### What you have to do
Each entry must appear in the answer exactly as given.

Extracted records:
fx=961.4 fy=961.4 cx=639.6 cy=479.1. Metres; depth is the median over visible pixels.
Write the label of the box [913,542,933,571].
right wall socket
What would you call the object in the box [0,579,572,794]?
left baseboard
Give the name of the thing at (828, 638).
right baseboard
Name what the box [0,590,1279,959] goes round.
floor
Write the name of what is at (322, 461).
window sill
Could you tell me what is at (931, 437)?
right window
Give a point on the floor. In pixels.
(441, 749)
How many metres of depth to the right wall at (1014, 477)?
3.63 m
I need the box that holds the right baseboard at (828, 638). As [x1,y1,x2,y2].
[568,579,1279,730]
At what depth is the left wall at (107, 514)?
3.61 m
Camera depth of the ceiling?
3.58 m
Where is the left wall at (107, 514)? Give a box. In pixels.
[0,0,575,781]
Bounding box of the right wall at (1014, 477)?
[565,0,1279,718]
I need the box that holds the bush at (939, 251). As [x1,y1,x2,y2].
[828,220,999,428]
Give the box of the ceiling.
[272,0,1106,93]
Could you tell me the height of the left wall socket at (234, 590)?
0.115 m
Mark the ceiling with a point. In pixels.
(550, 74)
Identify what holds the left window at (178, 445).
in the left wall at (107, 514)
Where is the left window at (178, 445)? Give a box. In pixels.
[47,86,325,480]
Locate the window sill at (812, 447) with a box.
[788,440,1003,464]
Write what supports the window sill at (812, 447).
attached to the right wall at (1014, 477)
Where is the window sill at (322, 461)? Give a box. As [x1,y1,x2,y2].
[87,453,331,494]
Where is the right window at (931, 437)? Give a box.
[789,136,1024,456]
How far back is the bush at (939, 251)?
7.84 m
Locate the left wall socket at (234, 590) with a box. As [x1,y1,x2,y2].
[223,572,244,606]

### Task solution
fx=961.4 fy=961.4 cx=639.6 cy=479.1. Metres; depth is the median over visible pixels.
Write the label of the box [913,542,933,571].
right wall socket
What would you call the object in the box [0,579,572,794]?
left baseboard
Give the name of the thing at (828, 638).
right baseboard
Name what the box [0,590,1279,959] goes round.
floor
Write the name of what is at (322, 461).
window sill
Could you tell me what is at (931, 437)?
right window
Give a point on the floor. In pixels.
(441, 749)
How many metres of depth to the right wall at (1014, 477)?
3.63 m
I need the box that holds the right baseboard at (828, 638). As [x1,y1,x2,y2].
[568,579,1279,730]
At what depth is the left wall at (107, 514)?
3.61 m
Camera depth of the ceiling?
3.58 m
Where is the left wall at (107, 514)? Give a box. In pixels.
[0,0,575,781]
Bounding box of the right wall at (1014, 477)?
[565,0,1279,718]
I need the box that holds the bush at (939, 251). As [x1,y1,x2,y2].
[828,220,999,428]
Give the box of the ceiling.
[272,0,1106,93]
Could you tell me the height of the left wall socket at (234, 590)?
0.115 m
Mark the ceiling with a point. In pixels.
(550, 74)
Identify what holds the left window at (178, 445).
in the left wall at (107, 514)
Where is the left window at (178, 445)? Give a box. In pixels.
[47,86,325,480]
Locate the window sill at (812, 447) with a box.
[788,440,1003,464]
Write what supports the window sill at (812, 447).
attached to the right wall at (1014, 477)
Where is the window sill at (322, 461)? Give a box. As [x1,y1,x2,y2].
[87,453,331,494]
Where is the right window at (931, 437)? Give a box.
[789,136,1024,456]
How far back is the bush at (939, 251)?
7.84 m
Locate the left wall socket at (234, 590) with a box. As [x1,y1,x2,y2].
[223,572,244,606]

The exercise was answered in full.